従って、U-235が核分裂の際に放出する中性子のうち、(平均)1個以上がU-235に吸収され核分裂を起こすと、核分裂が連鎖的に進行する。これが臨界連鎖反応を爆発的に進行させるのが原爆制御した状態で使用するのが原発、だけど基本原理は同じ。

さきほど書いたように、U-235は核分裂の際平均約2.5個の中性子を放出するので、いつでも臨界が起きそうに見えるかもしれないが、必ずしもそうではない。核分裂の際に生じる中性子は速度が大きく、そのままではU-235に捕獲され核分裂を誘起する確率は小さい

それでも、十分な量のU-235が集まれば、臨界に達する。一方、原子炉では(通常運転時の軽水炉は)中性子を水で減速することで臨界が生じるようにしている。

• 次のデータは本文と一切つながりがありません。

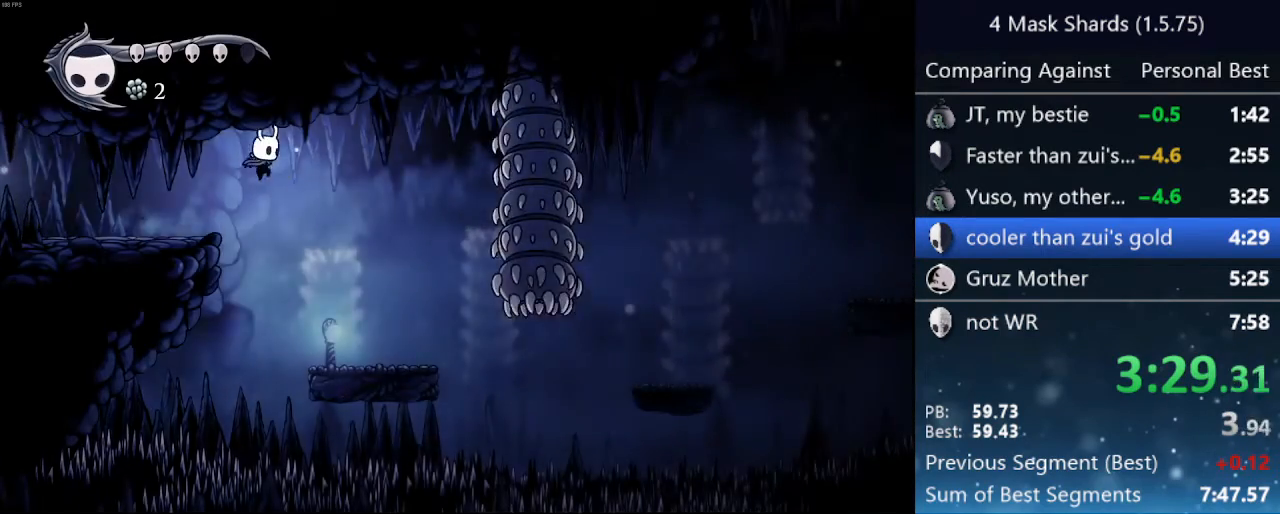
{"keys": ["down", "right"], "events": [[300, "down", "down"]]}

今回の事故では、地震直後に制御棒が挿入されたので、その時点で臨界が起きないようになったはずだが、しかしその後メルトダウン・メルトスルーが起きてしまい核燃料のかなりの部分は融け落ちてしまったと考えられる。従って、制御棒の挿入に成功したことは現在の原子炉の状況を議論する上では直接はあまり関係がない。少なくとも原理的には、冷却のため注入した水が減速材となって臨界に達する可能性はある

ただし、この場合も、臨界が継続的に保持されるかどうかは、また別の話。発表されたデータ http://t.co/qeddhPamも結構微妙ですね。仮に本当だとして、臨界が短時間起こり、条件が満たされなくなって停止した、あるいはそれが断続的に繰り返された、あたりが考えられます。

仮に再臨界が起こっていたとしても、*現時点で*それによって被害が大きく拡大する、あるいは一般市民が対応を変える必要はないでしょう。しかし、原子炉が制御されていない状態のままであることは事実であり、今後も注意が必要。地下水等を通じての汚染拡大防止はどうなってるのかな?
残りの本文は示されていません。